Winding our way through a small side valley the trail here is relatively flat but soon we’ll start to head up. Within a kilometre or two we come to the base of a hill and from here to the top, with the exception of a few small breaks, it’s all uphill from here. In spite of the hard work this section of the trail is rocky and well drained and more pleasant than down below. No mud!
The cows avoid this steep section and it looks like few on horseback attempt it either. Huffing and puffing as we go, before long we are at yet another junction. Ignore the left branch and head right. We’re on what looks to be an old exploration road and it’s wide and easy going, if not a bit hilly (modest ones). Up to here the trail has not been that photogenic – unless you like cow poop and mud – but now things start opening up and we break out the camera.
Around here we miss the turn off to Volcano Ridge proper and instead we head for an obvious knoll to the right. It’s an easy climb to the top and the views are wonderful so we’re quite happy in our ignorance. We think we topped out at the proper spot and that’s good enough for us. While the weather has been nice down below, up here it’s been snowing a bit. Volcano Ridge did not look that impressive form the bottom, but up here at the top (or near the top as it was) it’s wonderful place.
Enjoying our lunch, we plan for the trip down. This will take us north for bit before finally looping back to connect with the trail we came in on, at that second junction. As of 2008 this was the route that completed the loop section, but as of today there is a new trail down (I guess you could still use the old one we did). The new part is easier on the legs as I understand it.
I see why they made the new route and the trail back down to the valley below is steep and loose. Connie always has trouble with type of terrain and so we take it real slow. Before long though it all ends and we level out and plunge into the forest again. After a short while we come to another junction, with the Gorge Link trail and we turn right here.
The next couple kilometres are somewhat mundane mostly passing through dense forests with only a few small meadows to break up the monotony. We parallel a small stream the whole way. Passing through a drift fence we’re back in cattle country and it shows. The mud, the torn up trail and the omnipresent piles of poop. Oh well, it’s not that bad and even on a less than stellar trail like this we always have fun.
Making good time on the flat trail we come to the second junction (from the trip in) and we continue straight. We’re now back on the trail we came in on and we simply follow it uneventfully back to the parking lot.
While this trail will never make anyone’s top ten, it’s still not that bad, especially once you gain some elevation. I have heard of people biking it but between the rough pock-marked trail down low and the steep sections it would be a bit taxing. On our trip we saw no one else, even though there were other cars and horse trailers at the trail head. We did see lots of cows through, dozens and dozens of them. Mooo!
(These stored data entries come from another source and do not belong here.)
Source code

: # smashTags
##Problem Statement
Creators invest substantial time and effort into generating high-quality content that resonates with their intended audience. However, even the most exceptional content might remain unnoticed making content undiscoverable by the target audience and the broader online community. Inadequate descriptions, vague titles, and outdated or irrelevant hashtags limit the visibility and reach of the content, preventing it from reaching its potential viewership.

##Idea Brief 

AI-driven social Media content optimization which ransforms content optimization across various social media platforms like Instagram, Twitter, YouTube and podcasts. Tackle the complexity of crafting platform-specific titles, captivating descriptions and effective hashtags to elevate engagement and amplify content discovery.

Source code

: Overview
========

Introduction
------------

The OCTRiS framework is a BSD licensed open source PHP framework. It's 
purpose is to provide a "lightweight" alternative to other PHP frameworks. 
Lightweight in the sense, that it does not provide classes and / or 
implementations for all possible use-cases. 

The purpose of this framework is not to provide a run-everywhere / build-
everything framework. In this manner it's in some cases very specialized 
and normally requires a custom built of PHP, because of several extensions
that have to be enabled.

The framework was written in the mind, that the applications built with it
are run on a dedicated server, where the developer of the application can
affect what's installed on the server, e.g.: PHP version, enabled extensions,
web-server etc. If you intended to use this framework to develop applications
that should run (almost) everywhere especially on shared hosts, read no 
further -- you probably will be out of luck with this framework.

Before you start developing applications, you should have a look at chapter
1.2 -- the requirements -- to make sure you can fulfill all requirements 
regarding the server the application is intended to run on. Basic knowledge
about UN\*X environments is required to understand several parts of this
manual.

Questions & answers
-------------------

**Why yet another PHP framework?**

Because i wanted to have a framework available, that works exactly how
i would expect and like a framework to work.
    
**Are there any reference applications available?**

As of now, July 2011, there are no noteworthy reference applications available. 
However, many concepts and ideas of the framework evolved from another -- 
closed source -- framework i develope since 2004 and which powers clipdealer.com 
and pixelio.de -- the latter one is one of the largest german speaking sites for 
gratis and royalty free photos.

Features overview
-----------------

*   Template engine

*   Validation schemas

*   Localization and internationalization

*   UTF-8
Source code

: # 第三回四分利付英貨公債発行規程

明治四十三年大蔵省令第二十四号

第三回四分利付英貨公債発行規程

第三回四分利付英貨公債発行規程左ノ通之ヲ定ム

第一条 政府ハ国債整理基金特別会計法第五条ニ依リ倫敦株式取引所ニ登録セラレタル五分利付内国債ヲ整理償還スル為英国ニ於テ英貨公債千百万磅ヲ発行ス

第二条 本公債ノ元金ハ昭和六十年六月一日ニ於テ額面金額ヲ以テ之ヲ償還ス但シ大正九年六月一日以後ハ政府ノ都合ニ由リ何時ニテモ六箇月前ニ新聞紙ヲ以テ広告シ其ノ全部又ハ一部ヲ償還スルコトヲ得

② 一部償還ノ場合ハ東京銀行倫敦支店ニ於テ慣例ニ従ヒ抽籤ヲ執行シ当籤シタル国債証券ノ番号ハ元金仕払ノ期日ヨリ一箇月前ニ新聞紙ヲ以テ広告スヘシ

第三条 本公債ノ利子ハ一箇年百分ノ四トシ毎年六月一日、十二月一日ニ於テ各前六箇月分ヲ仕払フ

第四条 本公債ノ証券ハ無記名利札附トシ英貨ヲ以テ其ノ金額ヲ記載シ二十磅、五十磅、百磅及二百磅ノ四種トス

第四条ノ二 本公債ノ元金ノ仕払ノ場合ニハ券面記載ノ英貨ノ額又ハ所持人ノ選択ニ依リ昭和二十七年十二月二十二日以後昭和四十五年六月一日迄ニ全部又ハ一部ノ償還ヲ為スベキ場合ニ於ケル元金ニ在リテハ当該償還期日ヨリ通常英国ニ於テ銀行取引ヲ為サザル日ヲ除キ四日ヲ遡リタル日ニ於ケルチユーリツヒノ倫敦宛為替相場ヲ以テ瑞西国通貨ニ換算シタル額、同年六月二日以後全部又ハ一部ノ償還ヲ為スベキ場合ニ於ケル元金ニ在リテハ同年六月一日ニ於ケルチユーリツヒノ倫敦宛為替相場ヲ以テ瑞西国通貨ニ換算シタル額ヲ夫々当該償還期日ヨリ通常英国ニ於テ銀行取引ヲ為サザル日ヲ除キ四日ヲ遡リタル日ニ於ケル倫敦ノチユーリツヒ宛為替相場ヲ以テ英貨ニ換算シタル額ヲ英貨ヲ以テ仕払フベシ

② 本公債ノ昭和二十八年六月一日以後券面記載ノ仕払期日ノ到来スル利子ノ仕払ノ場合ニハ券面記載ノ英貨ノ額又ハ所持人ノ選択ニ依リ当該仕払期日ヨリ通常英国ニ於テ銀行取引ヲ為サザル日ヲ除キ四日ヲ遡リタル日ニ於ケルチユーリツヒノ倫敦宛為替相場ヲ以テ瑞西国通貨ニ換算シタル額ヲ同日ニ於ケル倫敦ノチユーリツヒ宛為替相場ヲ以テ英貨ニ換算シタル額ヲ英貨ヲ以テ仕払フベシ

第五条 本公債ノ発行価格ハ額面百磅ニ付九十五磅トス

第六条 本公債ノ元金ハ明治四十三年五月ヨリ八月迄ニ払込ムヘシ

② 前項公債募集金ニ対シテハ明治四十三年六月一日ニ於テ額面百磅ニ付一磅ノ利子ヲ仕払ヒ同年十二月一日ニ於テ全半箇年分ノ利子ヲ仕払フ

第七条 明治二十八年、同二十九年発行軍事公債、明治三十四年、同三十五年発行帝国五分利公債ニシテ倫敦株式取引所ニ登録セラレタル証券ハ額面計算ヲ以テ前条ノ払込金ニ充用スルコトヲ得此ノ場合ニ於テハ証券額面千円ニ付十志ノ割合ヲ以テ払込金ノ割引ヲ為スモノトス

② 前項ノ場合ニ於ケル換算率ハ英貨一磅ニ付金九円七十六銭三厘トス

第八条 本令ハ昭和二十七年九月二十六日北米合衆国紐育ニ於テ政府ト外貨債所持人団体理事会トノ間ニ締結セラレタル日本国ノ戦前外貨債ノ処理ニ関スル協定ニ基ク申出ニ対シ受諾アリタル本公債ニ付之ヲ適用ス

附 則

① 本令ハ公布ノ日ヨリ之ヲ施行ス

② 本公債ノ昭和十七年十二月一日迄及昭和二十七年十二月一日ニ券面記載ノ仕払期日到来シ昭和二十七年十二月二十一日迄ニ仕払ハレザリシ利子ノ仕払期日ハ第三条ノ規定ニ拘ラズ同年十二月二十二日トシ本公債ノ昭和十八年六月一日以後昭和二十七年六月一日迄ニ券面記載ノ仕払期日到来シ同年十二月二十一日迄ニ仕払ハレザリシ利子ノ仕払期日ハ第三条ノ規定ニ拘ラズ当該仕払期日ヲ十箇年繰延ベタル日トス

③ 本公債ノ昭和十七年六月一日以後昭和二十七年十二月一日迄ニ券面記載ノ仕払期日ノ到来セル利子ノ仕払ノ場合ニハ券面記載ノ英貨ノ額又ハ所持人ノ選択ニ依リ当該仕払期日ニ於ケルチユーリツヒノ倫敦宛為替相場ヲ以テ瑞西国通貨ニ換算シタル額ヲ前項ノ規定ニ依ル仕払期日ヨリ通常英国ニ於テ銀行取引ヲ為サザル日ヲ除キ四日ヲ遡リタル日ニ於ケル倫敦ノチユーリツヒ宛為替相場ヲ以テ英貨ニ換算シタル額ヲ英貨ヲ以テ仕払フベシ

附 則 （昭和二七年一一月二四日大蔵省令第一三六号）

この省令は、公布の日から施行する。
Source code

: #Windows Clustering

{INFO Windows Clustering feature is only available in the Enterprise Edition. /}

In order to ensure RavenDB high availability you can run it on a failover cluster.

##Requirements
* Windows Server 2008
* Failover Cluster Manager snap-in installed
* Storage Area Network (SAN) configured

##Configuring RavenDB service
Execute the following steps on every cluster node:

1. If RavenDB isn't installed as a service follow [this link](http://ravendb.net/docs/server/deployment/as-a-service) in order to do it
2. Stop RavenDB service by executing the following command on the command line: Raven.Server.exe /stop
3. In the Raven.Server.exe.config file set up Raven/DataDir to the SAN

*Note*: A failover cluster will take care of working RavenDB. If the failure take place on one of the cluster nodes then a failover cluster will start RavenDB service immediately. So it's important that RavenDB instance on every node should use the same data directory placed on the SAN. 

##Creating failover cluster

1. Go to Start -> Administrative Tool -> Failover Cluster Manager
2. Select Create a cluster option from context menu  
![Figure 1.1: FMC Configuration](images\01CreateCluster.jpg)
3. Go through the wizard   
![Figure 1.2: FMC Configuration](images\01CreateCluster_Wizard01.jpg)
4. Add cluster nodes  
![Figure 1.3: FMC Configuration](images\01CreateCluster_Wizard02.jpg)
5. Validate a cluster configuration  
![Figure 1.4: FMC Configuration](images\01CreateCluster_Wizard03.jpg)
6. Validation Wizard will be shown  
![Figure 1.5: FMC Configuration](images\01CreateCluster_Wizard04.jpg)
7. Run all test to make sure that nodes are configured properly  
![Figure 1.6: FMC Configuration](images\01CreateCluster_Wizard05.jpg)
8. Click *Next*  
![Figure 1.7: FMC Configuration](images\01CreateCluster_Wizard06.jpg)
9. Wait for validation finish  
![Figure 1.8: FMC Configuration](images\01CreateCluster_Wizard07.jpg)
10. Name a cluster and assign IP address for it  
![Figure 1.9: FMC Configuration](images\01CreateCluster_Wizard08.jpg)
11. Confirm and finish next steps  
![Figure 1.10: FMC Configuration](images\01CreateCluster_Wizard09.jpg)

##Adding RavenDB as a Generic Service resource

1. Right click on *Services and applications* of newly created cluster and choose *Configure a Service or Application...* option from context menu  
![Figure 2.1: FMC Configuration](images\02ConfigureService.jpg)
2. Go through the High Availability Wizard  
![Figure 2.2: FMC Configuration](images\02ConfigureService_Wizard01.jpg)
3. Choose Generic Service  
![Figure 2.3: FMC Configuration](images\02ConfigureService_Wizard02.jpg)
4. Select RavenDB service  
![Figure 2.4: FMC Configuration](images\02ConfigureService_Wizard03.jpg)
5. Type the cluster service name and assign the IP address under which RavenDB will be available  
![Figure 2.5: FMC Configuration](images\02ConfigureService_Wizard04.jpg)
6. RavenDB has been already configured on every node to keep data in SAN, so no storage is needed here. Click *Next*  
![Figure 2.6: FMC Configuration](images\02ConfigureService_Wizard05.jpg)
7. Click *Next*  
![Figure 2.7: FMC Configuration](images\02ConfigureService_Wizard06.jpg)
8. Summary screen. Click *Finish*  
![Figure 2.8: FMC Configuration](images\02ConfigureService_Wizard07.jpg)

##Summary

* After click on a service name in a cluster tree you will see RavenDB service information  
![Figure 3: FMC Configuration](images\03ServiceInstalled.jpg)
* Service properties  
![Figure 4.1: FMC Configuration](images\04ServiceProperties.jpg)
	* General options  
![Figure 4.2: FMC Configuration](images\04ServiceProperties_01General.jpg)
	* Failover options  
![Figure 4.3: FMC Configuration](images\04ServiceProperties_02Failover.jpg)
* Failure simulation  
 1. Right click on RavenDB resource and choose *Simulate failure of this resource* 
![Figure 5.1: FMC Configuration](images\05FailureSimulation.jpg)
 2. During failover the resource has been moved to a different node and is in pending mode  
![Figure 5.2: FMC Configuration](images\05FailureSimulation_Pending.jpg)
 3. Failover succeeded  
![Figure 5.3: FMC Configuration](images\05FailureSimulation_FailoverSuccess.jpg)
I’d like to return to summit the true high point of Volcano Ridge.
This trail and others in the area are official, meaning they are maintained, there are bridges and signs and any dead fall is taken care of.
If you wish more information on this route, by all means contact us!
Date of adventure: September, 2008.
Location: Kananaskis Sheep River area.
Distance: 14km round trip.
Height gain from start: 350m
Height gain cumulative: 500m
Technical bits: Cow patties, mud and rough spots on the lower sections.